生理食塩水だけでなく、人工汗液、唾液、涙液、さらには細胞培養のための液体培地でも固化することが確かめられているこのDNA四重鎖ゲルは、一般的なDNA自動合成機を使った核酸固相合成(→DNAをつくる)ではなく、すでに広く化粧品などへの添加物として利用されているポリエチレングリコール(PEG)を担体としたDNA液相大量合成法を活用することで、DNAを含む材料としてはこれまでの何千倍もの量を合成することが可能となっています。K+の溶液にポリマーの溶液を滴下すれば、人工イクラとしてよく用いられるアルギン酸のゲルのように、ビーズや紐状など、自在に成形することもできます。
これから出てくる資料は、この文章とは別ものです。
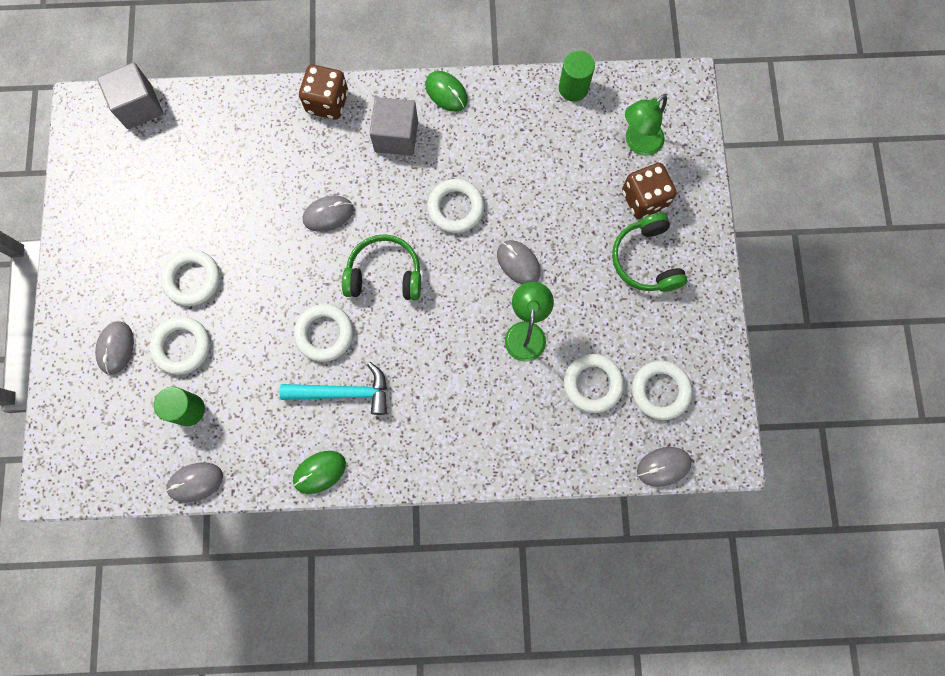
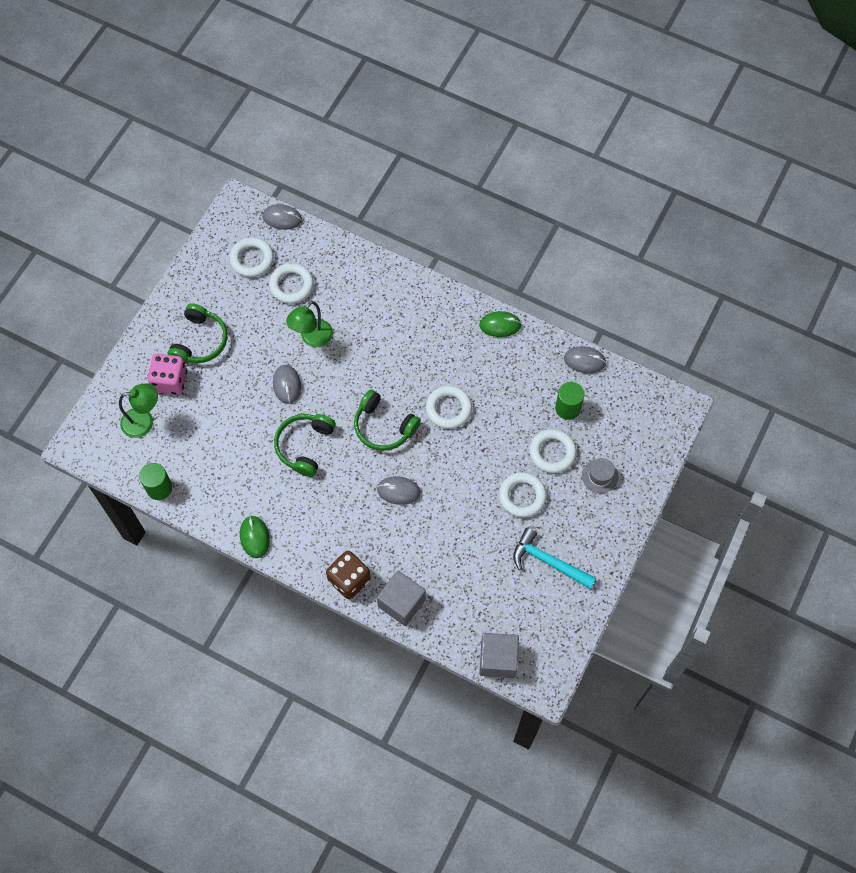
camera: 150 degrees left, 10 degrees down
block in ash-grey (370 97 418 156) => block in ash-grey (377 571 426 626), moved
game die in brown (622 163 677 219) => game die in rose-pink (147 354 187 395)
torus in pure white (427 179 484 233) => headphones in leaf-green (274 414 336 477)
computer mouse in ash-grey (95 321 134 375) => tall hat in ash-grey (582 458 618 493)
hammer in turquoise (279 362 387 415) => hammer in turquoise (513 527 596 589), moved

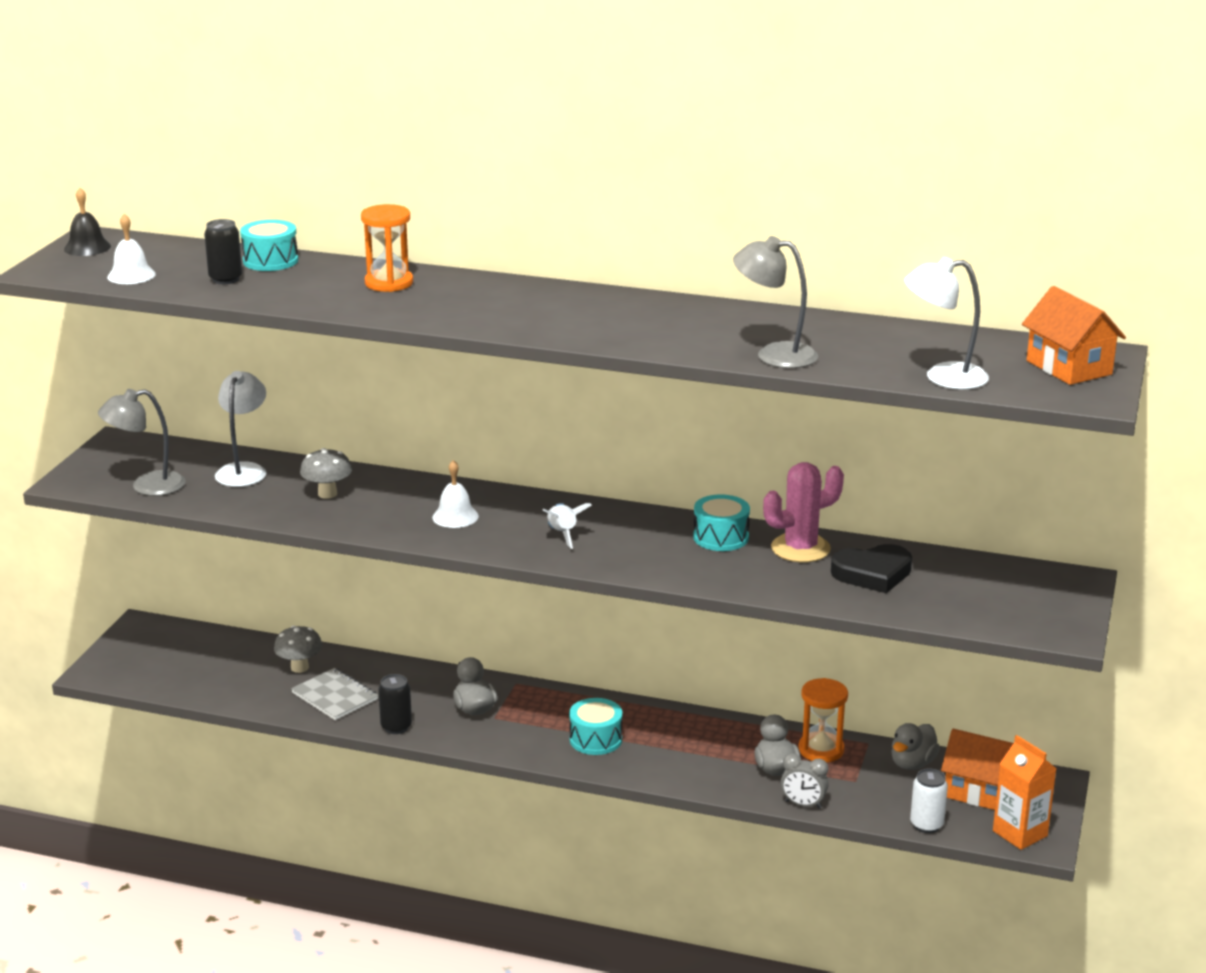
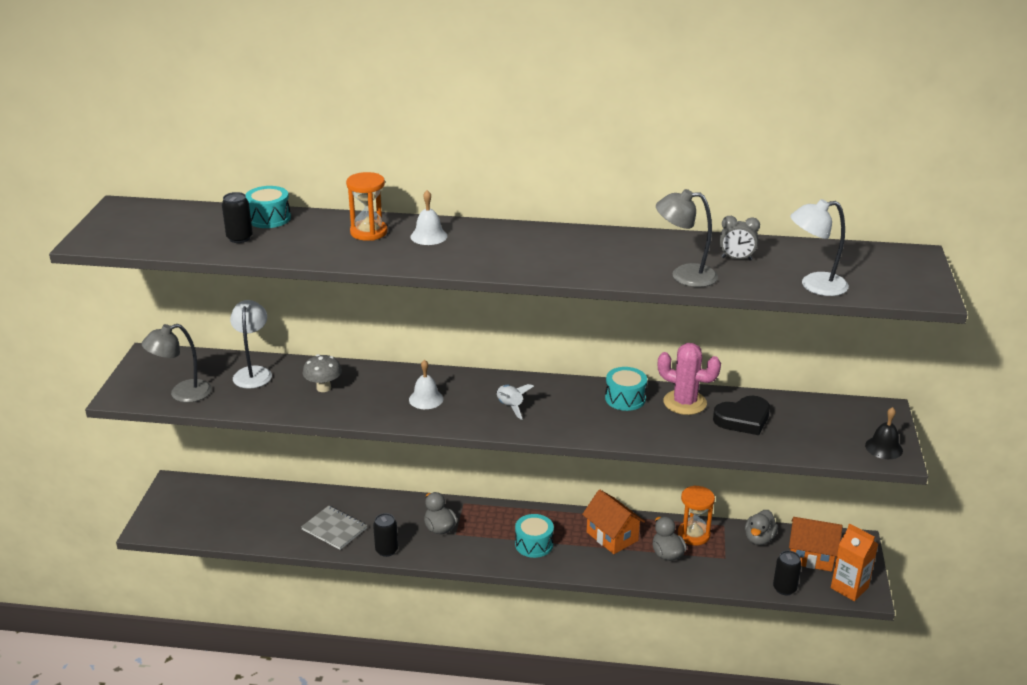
camera: 10 degrees left, 5 degrees up
school bell in jet-black (64 188 111 256) => school bell in jet-black (865 407 903 459), moved
school bell in pure white (107 214 156 284) => school bell in pure white (410 190 447 245), moved
house in orange-coloured (1022 286 1126 385) => house in orange-coloured (582 490 645 554), moved
cactus in rose-pink (763 462 844 562) => cactus in rose-pink (658 343 721 415), 60 degrees clockwise
fungus in ash-grey (274 625 323 673) => nothing
alarm clock in ash-grey (781 753 829 809) => alarm clock in ash-grey (720 216 760 261), moved
can in pure white (910 768 948 833) => can in jet-black (773 551 802 595)

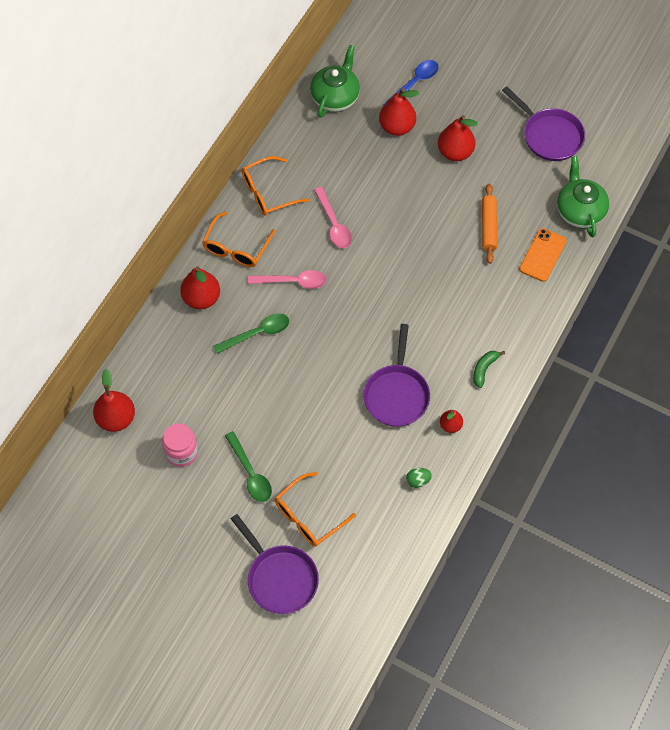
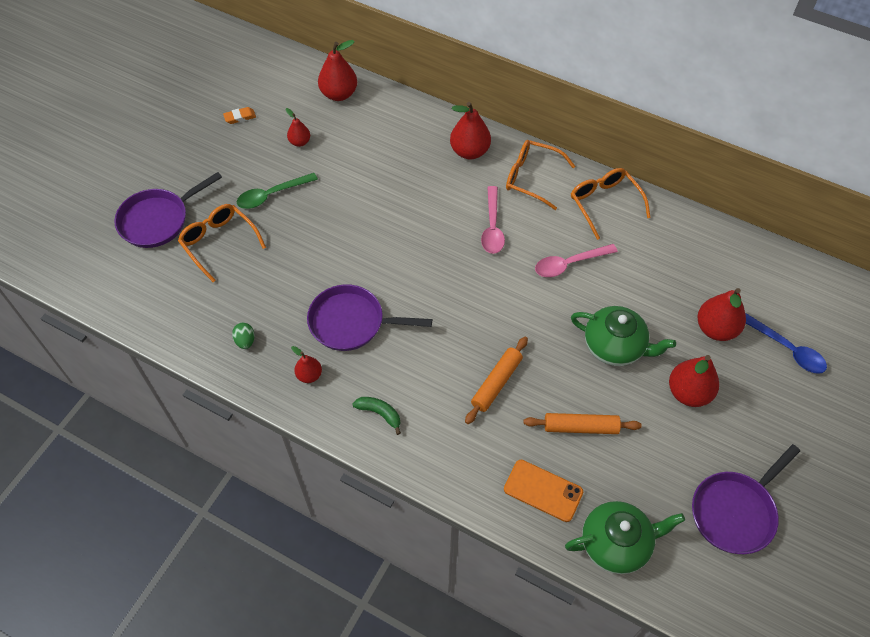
camera: 90 degrees right, 5 degrees down
teapot in leaf-green (310 45 360 118) => teapot in leaf-green (571 306 676 366), moved
teaspoon in leaf-green (213 313 289 354) => nothing
jam jar in rose-pink (162 423 198 467) => pear in red (286 108 310 147)
nothing => gum eraser in orange-coloured (223 107 256 124)
nothing => pastry roller in orange-coloured (465 337 528 424)

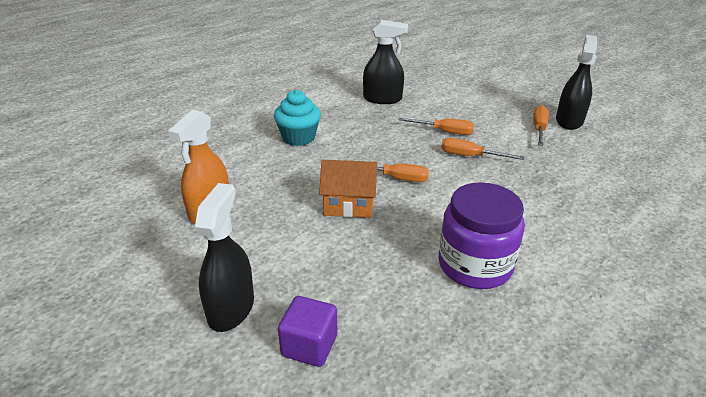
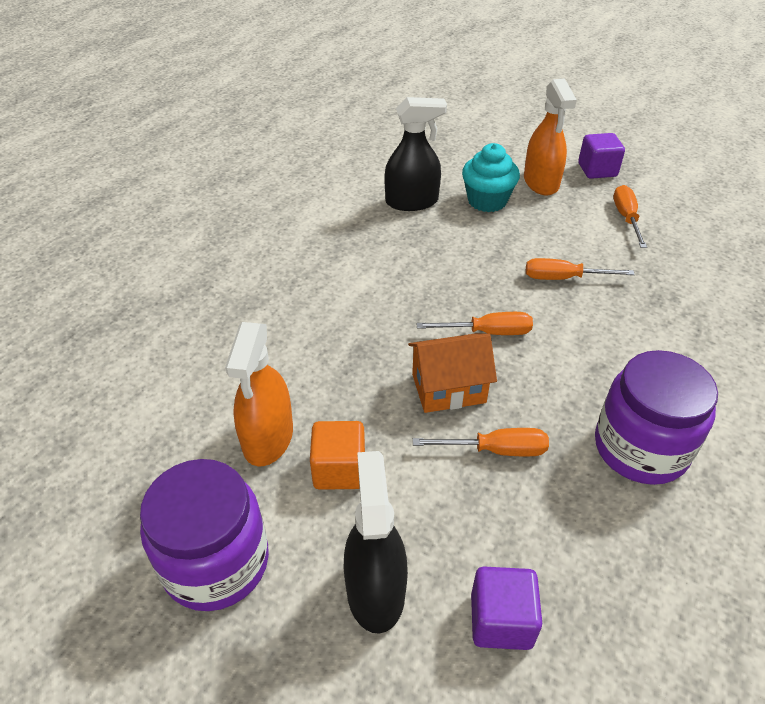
camera: 15 degrees left, 10 degrees up
spray bottle in jet-black (556 35 597 130) => nothing
cupcake in turquoise (274 90 321 146) => cupcake in turquoise (462 143 520 212), moved
screwdriver in orange-coloured (398 118 474 135) => screwdriver in orange-coloured (413 428 549 456), moved
nothing => spray bottle in orange-coloured (524 78 577 195)
nothing => block in purple (578 133 625 179)
nothing => block in orange-coloured (310 421 365 490)
nothing => jam jar in purple (140 459 269 611)

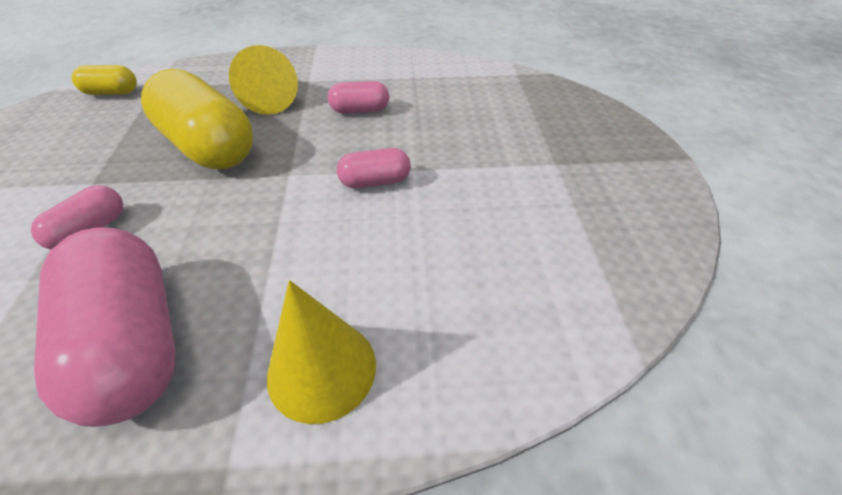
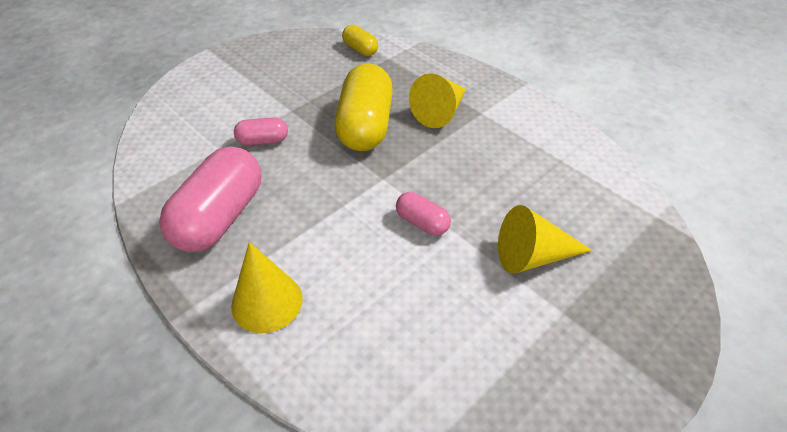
camera: 50 degrees right, 0 degrees up
pill shape in rose-pink (328 81 389 113) => nothing
nothing => solid cone in yellow (498 205 592 274)

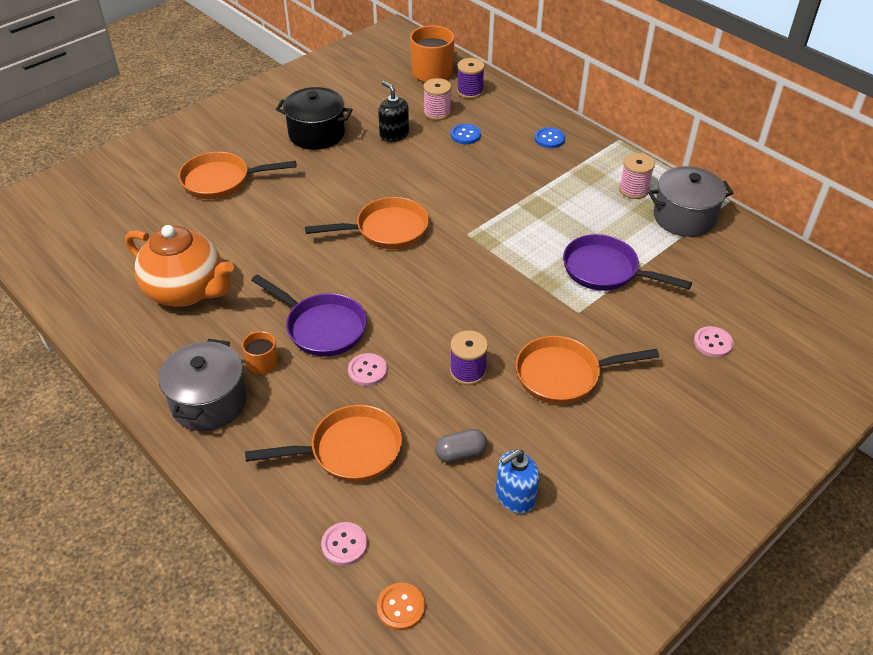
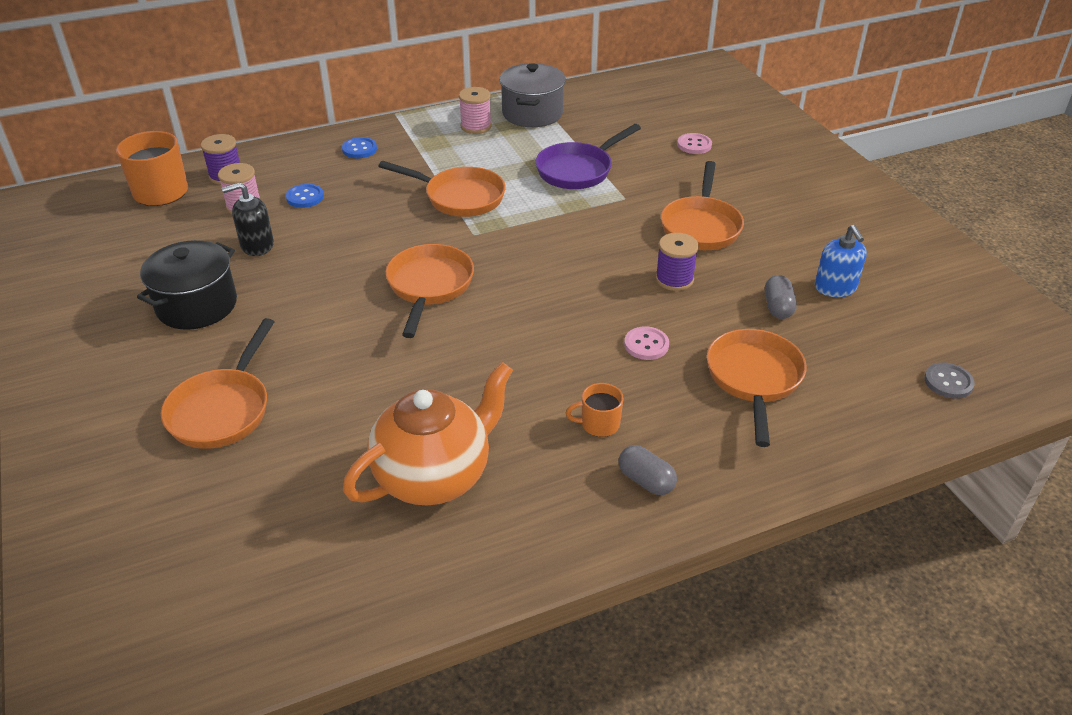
camera: 70 degrees left, 5 degrees down
frying pan in purple (251 274 367 357) => nothing
stockpot in ash-grey (159 339 247 431) => pill shape in ash-grey (619 445 677 495)
button in rose-pink (321 522 367 566) => nothing
button in orange-coloured (377 583 425 631) => button in ash-grey (924 363 975 399)
nothing => frying pan in orange-coloured (378 161 506 217)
PEGとDNAだけからできたこのDNA四重鎖ゲルは、究極の体にやさしい材料であるだけでなく、

  • DNAは天然由来の成分であり、「生分解性」がある
  • DNAコンピューティングの技術を活用でき、「インテリジェント性」がある
  • グアニン四重鎖の形成は可逆であるため、「自己修復性」がある

など、今後の医用材料としての展開に役立ちそうな数多くの特長を有しています。i-motifという、CだけからなるもうひとつのDNA四重鎖(右図)を利用すれば、健康な皮膚のpHである弱酸性環境で特異的にゲル化する材料もつくれます(ACS Macro Lett., 20187, 295)。私たちはこれから、製薬会社、化粧品会社、あるいは他大の医学部、薬学部との共同研究も交えながら、これらのヒドロゲル材料を生体に応用し、マウスに打ち込んだ際の体内動態などを調べていく予定です。